The error message says it all: your connection timed out. This means your request did not get a response within some (default) timeframe. The reasons that no response was received is likely to be one of:
a) The IP/domain or port is incorrect
b) The IP/domain or port (i.e service) is down
c) The IP/domain is taking longer than your default timeout to respond
d) You have a firewall that is blocking requests or responses on whatever port you are using
e) You have a firewall that is blocking requests to that particular host
f) Your internet access is down
g) Your live-server is down i.e in case of "rest-API call".

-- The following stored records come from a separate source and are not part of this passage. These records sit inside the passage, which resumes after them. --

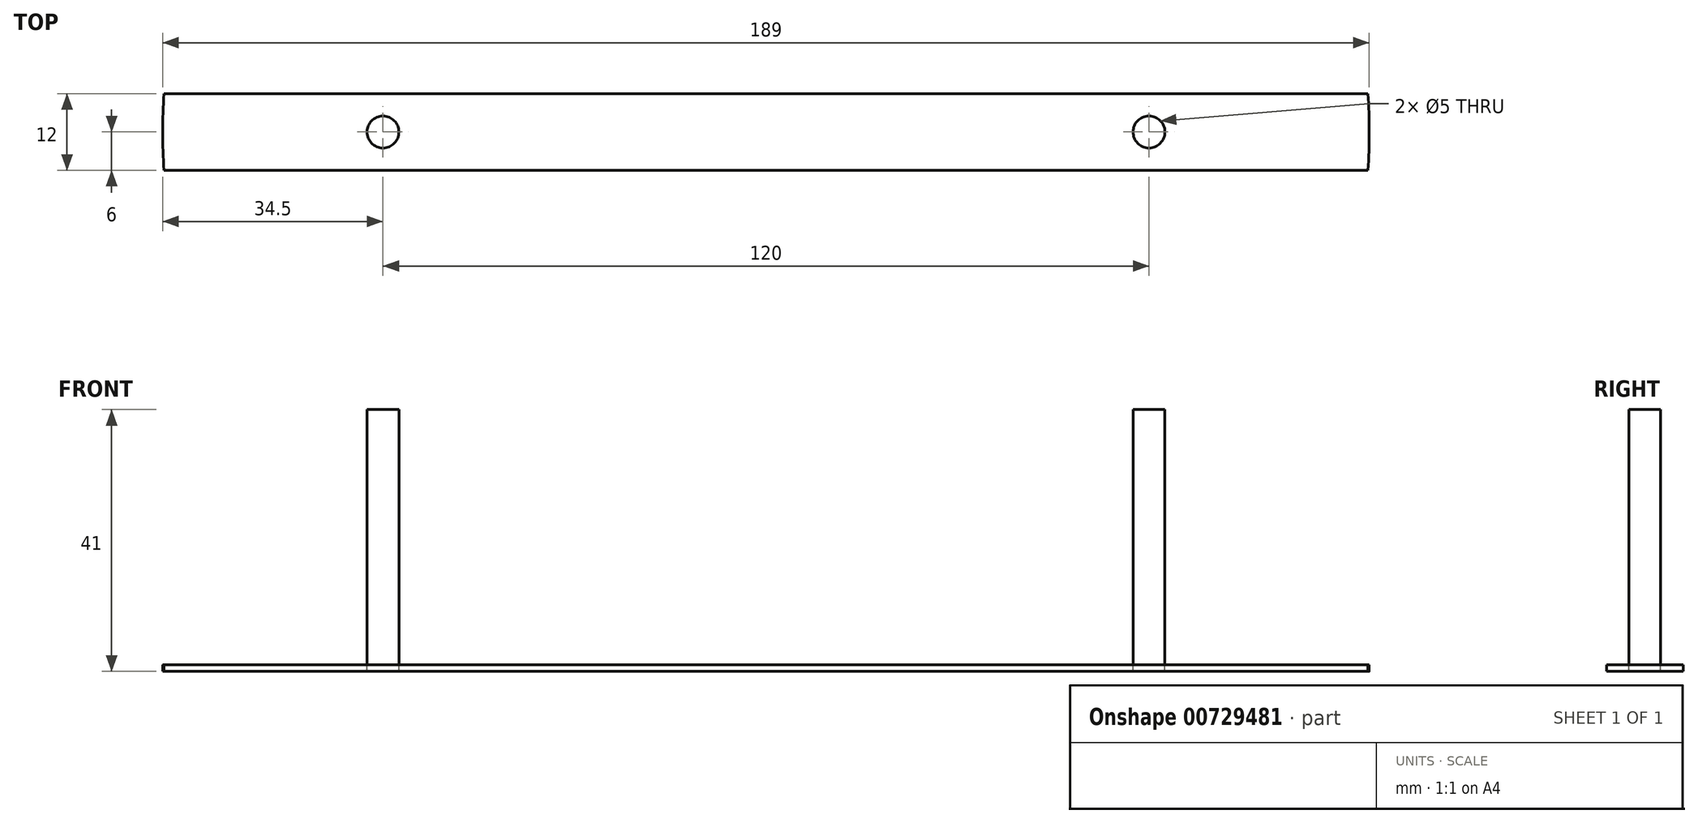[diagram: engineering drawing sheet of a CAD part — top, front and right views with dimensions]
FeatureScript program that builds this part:
annotation { "Feature Type Name" : "Feature", "Feature Type Description" : "" }
export const myFeature = defineFeature(function(context is Context, id is Id, definition is map)
    precondition{}
    {
        {
            var Q0;
            Q0=qCreatedBy(makeId("Top.planeOp"),FACE);
            var sketch = newSketch(context, id + "F0", { "sketchPlane" : qUnion([Q0])});
            skCircle(sketch, "E0", {"center": v(0, 0) * mm, "radius": 94.5 * mm});
            skLineSegment(sketch, "E1", {"start": v(-94.3, 6) * mm, "end": v(94.3, 6) * mm});
            skLineSegment(sketch, "E2", {"start": v(-94.3, -6) * mm, "end": v(94.3, -6) * mm});
            skPoint(sketch, "E3", {"position": v(60, 0) * mm});
            skPoint(sketch, "E4", {"position": v(-60, 0) * mm});
            skCircle(sketch, "E5", {"center": v(-60, 0) * mm, "radius": 2.5 * mm});
            skCircle(sketch, "E6", {"center": v(60, 0) * mm, "radius": 2.5 * mm});
            skSolve(sketch);
        }
        {
            var Q0;
            Q0=makeQuery(id+"F0.imprint","IMPRINT",FACE,{"disambiguationData":[TD([[makeQuery(id+"F0.imprint","IMPRINT",EDGE,{"derivedFrom":sQuery(id+"F0.wireOp",EDGE,"x2w9MEZl-GaG9-8zoM-PNZs-dDrqogZVktmc")}),1.0]])]});
            var Q1;
            Q1=makeQuery(id+"F0.imprint","IMPRINT",FACE,{"disambiguationData":[TD([[makeQuery(id+"F0.imprint","IMPRINT",EDGE,{"derivedFrom":sQuery(id+"F0.wireOp",EDGE,"E5")}),1.0]])]});
            var Q2;
            Q2=makeQuery(id+"F0.imprint","IMPRINT",FACE,{"disambiguationData":[TD([[makeQuery(id+"F0.imprint","IMPRINT",EDGE,{"derivedFrom":sQuery(id+"F0.wireOp",EDGE,"E6")}),1.0]])]});
            extrude(context, id + "F1", {"entities" : qUnion([Q0, Q1, Q2]), "depth" : 40 * mm, "offsetDistance" : 25 * mm});
        }
        {
            var Q0;
            Q0=makeQuery(id+"F0.imprint","IMPRINT",FACE,{"disambiguationData":[TD([[makeQuery(id+"F0.imprint","IMPRINT",EDGE,{"derivedFrom":sQuery(id+"F0.wireOp",EDGE,"x2w9MEZl-GaG9-8zoM-PNZs-dDrqogZVktmc")}),-1.0]])]});
            var Q1;
            {var subQ1=sQuery(id+"F0.wireOp",EDGE,"E1");Q1=makeQuery(id+"F0.imprint","IMPRINT",FACE,{"disambiguationData":[TD([[makeQuery(id+"F0.imprint","IMPRINT",EDGE,{"derivedFrom":subQ1}),-1.0]])]});}
            extrude(context, id + "F2", {"entities" : qUnion([Q0, Q1]), "oppositeDirection" : true, "depth" : 1 * mm, "offsetDistance" : 25 * mm});
        }
    });
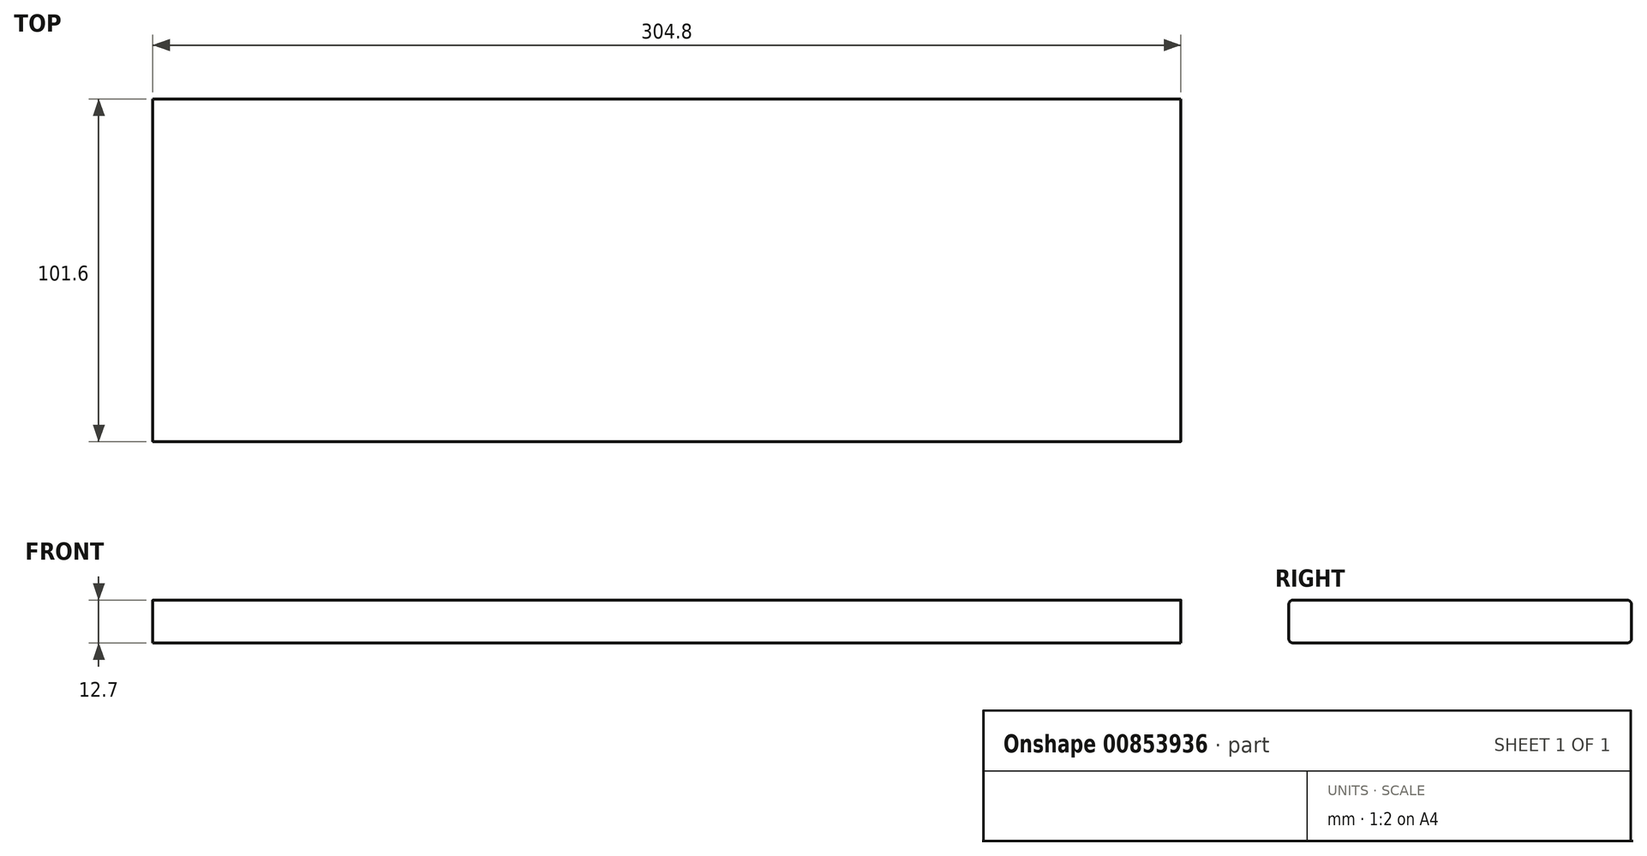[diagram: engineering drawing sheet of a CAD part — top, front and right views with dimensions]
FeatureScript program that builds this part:
annotation { "Feature Type Name" : "Feature", "Feature Type Description" : "" }
export const myFeature = defineFeature(function(context is Context, id is Id, definition is map)
    precondition{}
    {
        {
            var Q0;
            Q0=qCreatedBy(makeId("Front.planeOp"),FACE);
            var Q1;
            Q1=qCreatedBy(makeId("Front.planeOp"),FACE);
            var Q2;
            Q2=qCreatedBy(makeId("Front.planeOp"),FACE);
            var sketch = newSketch(context, id + "F0", { "sketchPlane" : qUnion([Q0, Q1, Q2])});
            skLineSegment(sketch, "E0.bottom", {"start": v(152.4, 6.35) * mm, "end": v(-152.4, 6.35) * mm});
            skLineSegment(sketch, "E0.top", {"start": v(152.4, -6.35) * mm, "end": v(-152.4, -6.35) * mm});
            skLineSegment(sketch, "E0.left", {"start": v(152.4, 6.35) * mm, "end": v(152.4, -6.35) * mm});
            skLineSegment(sketch, "E0.right", {"start": v(-152.4, 6.35) * mm, "end": v(-152.4, -6.35) * mm});
            skPoint(sketch, "E0.middle", {"position": v(0, 0) * mm});
            skSolve(sketch);
        }
        {
            var Q0;
            Q0=makeQuery(id+"F0.imprint","IMPRINT",FACE,{"disambiguationData":[TD([[makeQuery(id+"F0.imprint","IMPRINT",EDGE,{"derivedFrom":sQuery(id+"F0.wireOp",EDGE,"E0.bottom")}),1.0]])]});
            extrude(context, id + "F1", {"entities" : qUnion([Q0]), "flatOperationType" : FlatOperationType.REMOVE, "endBound" : BoundingType.SYMMETRIC, "depth" : 101.6 * mm, "offsetDistance" : 25.4 * mm, "domain" : OperationDomain.MODEL});
        }
        {
            var Q0;
            Q0=makeQuery(id+"F1.opExtrude","CAP_EDGE",EDGE,{"disambiguationData":[OSD([sQuery(id+"F0.wireOp",EDGE,"E0.bottom")])],"isStart":false});
            var Q1;
            Q1=makeQuery(id+"F1.opExtrude","CAP_EDGE",EDGE,{"disambiguationData":[OSD([sQuery(id+"F0.wireOp",EDGE,"E0.bottom")])],"isStart":true});
            var Q2;
            Q2=makeQuery(id+"F1.opExtrude","CAP_EDGE",EDGE,{"disambiguationData":[OSD([sQuery(id+"F0.wireOp",EDGE,"E0.top")])],"isStart":false});
            var Q3;
            Q3=makeQuery(id+"F1.opExtrude","CAP_EDGE",EDGE,{"disambiguationData":[OSD([sQuery(id+"F0.wireOp",EDGE,"E0.top")])],"isStart":true});
            fillet(context, id + "F2", {"entities" : qUnion([Q0, Q1, Q2, Q3]), "radius" : 1.27 * mm, "tangentPropagation" : true, "allowEdgeOverflow" : false});
        }
    });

Note that firewalls and port or IP blocking may be in place by your ISP
I'd recommend raising the connection timeout time before getting the output stream, like so:
urlConnection.setConnectTimeout(1000);
Where 1000 is in milliseconds (1000 milliseconds = 1 second).
try to do the Telnet to see any firewall issue
perform tracert/traceroute to find number of hops
I solved my problem with:
System.setProperty("https.proxyHost", "myProxy");
System.setProperty("https.proxyPort", "80");
or http.proxyHost...
Why would a “java.net.ConnectException: Connection timed out”
exception occur when URL is up?
Because the URLConnection (HttpURLConnection/HttpsURLConnection) is erratic. You can read about this here and here.
Our solution were two things:
a) set the ContentLength via setFixedLengthStreamingMode
b) catch any TimeoutException and retry if it failed.
This can be a IPv6 problem (the host publishes an IPv6 AAAA-Address and the users host thinks it is configured for IPv6 but it is actually not correctly connected). This can also be a network MTU problem, a firewall block, or the target host might publish different IP addresses (randomly or based on originators country) which are not all reachable. Or similliar network problems.
You cant do much besides setting a timeout and adding good error messages (especially printing out the hosts' resolved address). If you want to make it more robust add retry, parallel trying of all addresses and also look into name resolution caching (positive and negative) on the Java platform.
There is a possibility that your IP/host are blocked by the remote host, especially if it thinks you are hitting it too hard.
The reason why this happened to me was that a remote server was allowing only certain IP addressed but not its own, and I was trying to render the images from the server's URLs... so everything would simply halt, displaying the timeout error that you had...
Make sure that either the server is allowing its own IP, or that you are rendering things from some remote URL that actually exists.